Geometry Lecture - Key Concepts and Problems

Jul 16, 2024

Review flashcards

Lecture Notes on Geometry

Introduction

  • Lecturer: Ravi Prakash
  • Topic: Geometry, focusing on triangles and specific problems around them.

Key Concepts

Right Angle Triangle Problems

  • Problem: Given sides of a triangle are 15, 20, and 25. Need to find the sum of in-radii of triangles ABD and ADB.
    • Sides: 15, 20, 25 (Pythagorean triplet)
    • Hypotenuse: 25
    • Use semi-perimeter minus hypotenuse to find in-radii.
    • Height calculated using area formula.
    • Area = 150, height = 12 (calculated using ½ * base * height).
    • Using Pythagorean theorem, BD = 9.
    • In-radii calculated: r1 = 3, r2 = 4.
    • Sum of in-radii: R1 + R2 = 7.

Second Problem

  • Problem: Find the distance between in-centers of triangles formed in a rectangle (sides = 9, 12).
    • Key concept: Pythagorean Theorem for finding lengths of non-horizontal/non-vertical lines.
    • Concept of circles in a rectangle moving apart as the rectangle stretches.
    • Solved using summed distances and radii, applying the Pythagorean Theorem to find final lengths.
    • Distance = 3√5.

Third Problem

  • Problem: In a right-angled triangle, area = 80 square units, and perimeter = 80 units.
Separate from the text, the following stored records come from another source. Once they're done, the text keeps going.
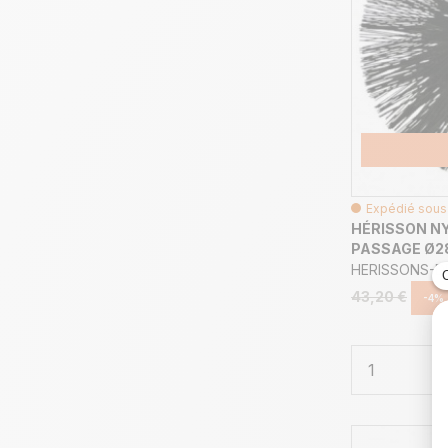
Expédié sous 
HÉRISSON N
PASSAGE Ø28
HERISSONS-
43,20 €
-4%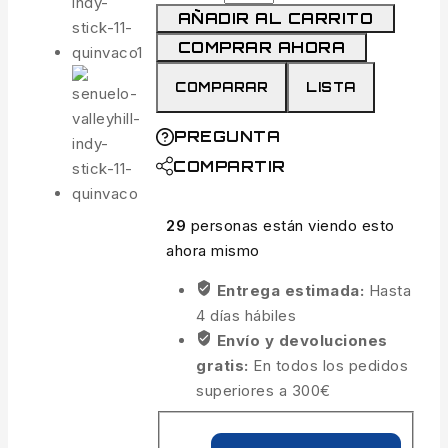
AÑADIR AL CARRITO
COMPRAR AHORA
COMPARAR
LISTA
PREGUNTA
COMPARTIR
29
personas están viendo esto
ahora mismo
Entrega estimada:
Hasta
4 días hábiles
Envío y devoluciones
gratis:
En todos los pedidos
superiores a 300€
Find hypotenuse length.
    • Key formula: In-radius = semi-perimeter - hypotenuse.
    • Use area = R * S to find in-radius.
    • Hypotenuse calculated as 38 units.

Fourth Problem

  • Problem: Find the area of a triangle with circumradius = 18, in-radius = 8.
    • Key formulas: Semi-perimeter minus hypotenuse, area = R * S.
    • Calculated area: 352.

Fifth Problem

  • Problem: In a right-angled triangle, if 2A + 7C = 9B and A = 12, find C.
    • Utilizing Pythagorean triplets and relationships between sides.
    • Found A, B, C triplet fitting given conditions.
    • Correct value of C = 25.5.

Important Formulas and Concepts

  • Semi-perimeter (s): (Sum of all sides) / 2.
  • In-radius (r): (Area of the triangle) / (Semi-perimeter)
  • Pythagorean Triplets: Sets of three integers that satisfy a² + b² = c², useful in solving triangle sides.
  • Area of Triangle: 0.5 * base * height or (in-radius * semi-perimeter).
  • Distance between points: Using Pythagorean theorem for non-horizontal/vertical lines: √(Δx² + Δy²).

Conclusion

  • The problems discussed primarily deal with properties of right-angled triangles and leverage Pythagorean identities, area calculations, and geometric properties of circles.
  • Remember fundamental formulas and properties like in-radius, semi-perimeter, area calculations, and triplets for solving related geometric problems.